Ich musste den entsprechenden Knoten im Baum noch sagen, dass man sie verändern darf. Jetzt klappt das alles.

Und inzwischen habe ich das Licht auch mit in den Baum eingehängt, jetzt dreht sich das Licht mit, man dreht nicht mehr die Erde unter einer Lampe, sondern jetzt eher das ganze Sonnensystem. Wunderbar.


Jetzt würde ich gerne noch die Magnetfeldlinien da reinpacken, ich kann nacheinander einen Haufen 3D Punkte ausrechnen, jedoch weiß ich nicht, wie ich diese dann als feine Linie darstelle … Wie mache ich das am Besten?


----------



## Illuvatar (16. Mrz 2010)

Vermutlich am besten ein Shape3D mit einem LineStripArray.

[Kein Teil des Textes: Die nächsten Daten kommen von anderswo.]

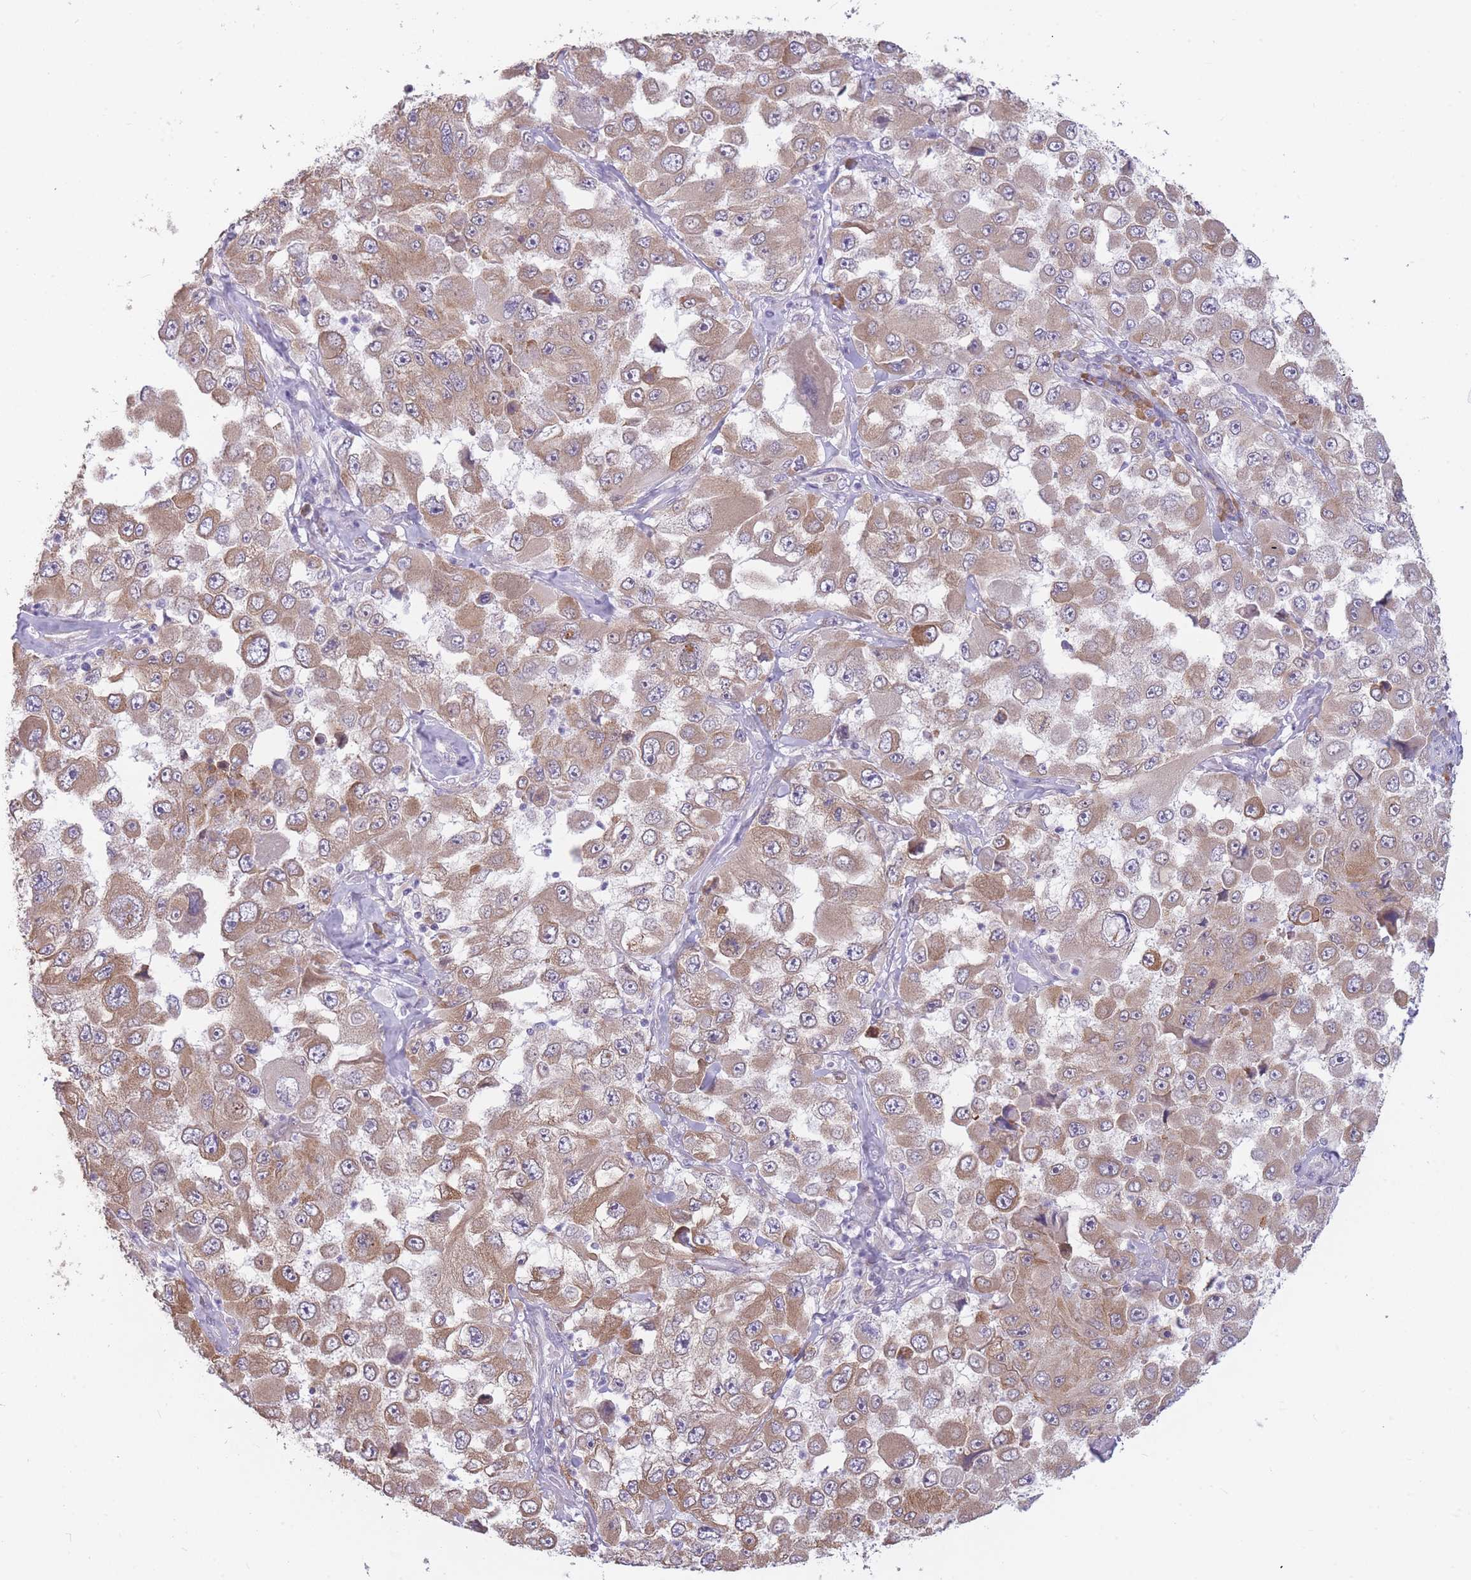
{"staining": {"intensity": "weak", "quantity": ">75%", "location": "cytoplasmic/membranous"}, "tissue": "melanoma", "cell_type": "Tumor cells", "image_type": "cancer", "snomed": [{"axis": "morphology", "description": "Malignant melanoma, Metastatic site"}, {"axis": "topography", "description": "Lymph node"}], "caption": "Immunohistochemistry micrograph of neoplastic tissue: malignant melanoma (metastatic site) stained using immunohistochemistry (IHC) displays low levels of weak protein expression localized specifically in the cytoplasmic/membranous of tumor cells, appearing as a cytoplasmic/membranous brown color.", "gene": "TRAPPC5", "patient": {"sex": "male", "age": 62}}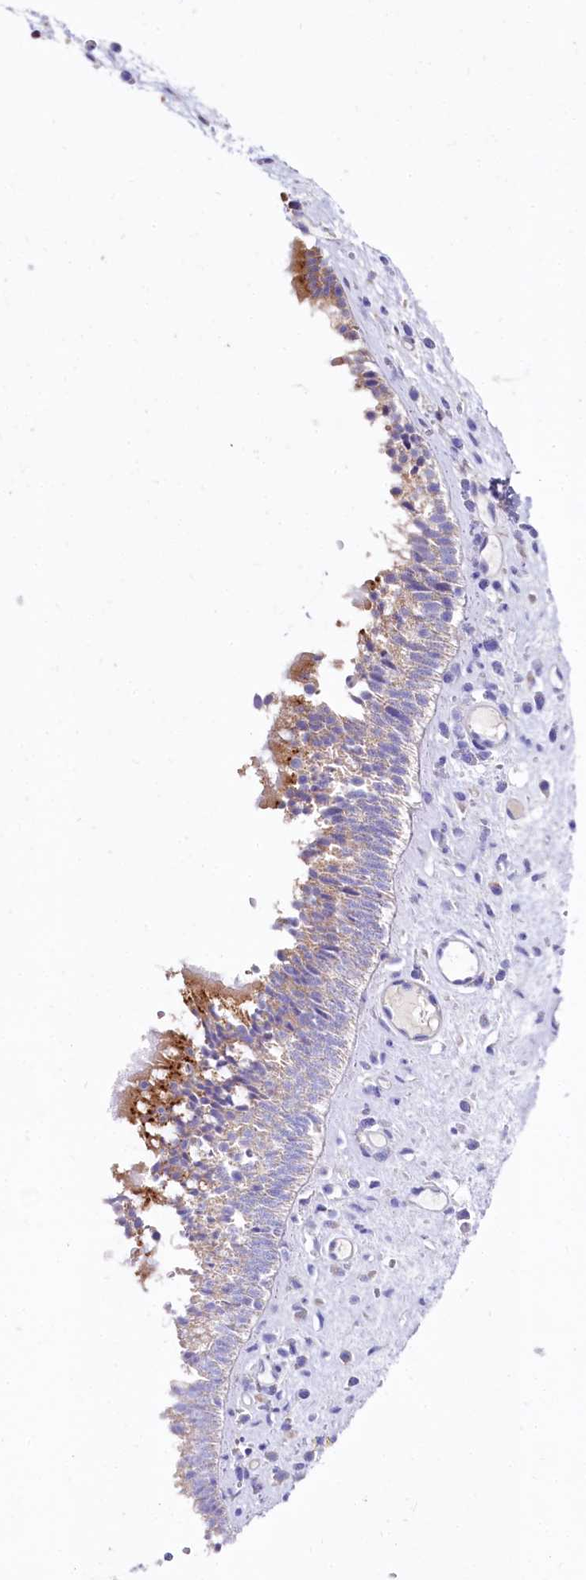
{"staining": {"intensity": "moderate", "quantity": "25%-75%", "location": "cytoplasmic/membranous"}, "tissue": "nasopharynx", "cell_type": "Respiratory epithelial cells", "image_type": "normal", "snomed": [{"axis": "morphology", "description": "Normal tissue, NOS"}, {"axis": "morphology", "description": "Inflammation, NOS"}, {"axis": "morphology", "description": "Malignant melanoma, Metastatic site"}, {"axis": "topography", "description": "Nasopharynx"}], "caption": "Immunohistochemistry (IHC) (DAB) staining of normal human nasopharynx reveals moderate cytoplasmic/membranous protein expression in approximately 25%-75% of respiratory epithelial cells. (DAB = brown stain, brightfield microscopy at high magnification).", "gene": "QARS1", "patient": {"sex": "male", "age": 70}}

Edit: das hier erklärt eigentlich ganz gut die Verwendung. Wenn du es farbig haben willst: entweder über die Appearance des Shape3D, oder punktweise im LineStripArray (im Konstruktor das Flag COLOR_3 setzen, und dann funktioniert das Setzen der Farben für die einzelnen Punkte wie das Setzen der Koordinaten).


----------



## frostbyte (19. Mrz 2010)

Vielen Dank, jetzt sieht das ganze verständlicher aus.


----------



## Illuvatar (19. Mrz 2010)

Das Programm find ich (Physikstudent... ) interessant, meinst du du kannst das fertige Programm mal hochladen?


----------



## frostbyte (19. Mrz 2010)

Kann man die Linien denn auch noch so beleuchten, die die Kugeln? Die sind bisher aus jedem Winkel immer die gleiche Farbe.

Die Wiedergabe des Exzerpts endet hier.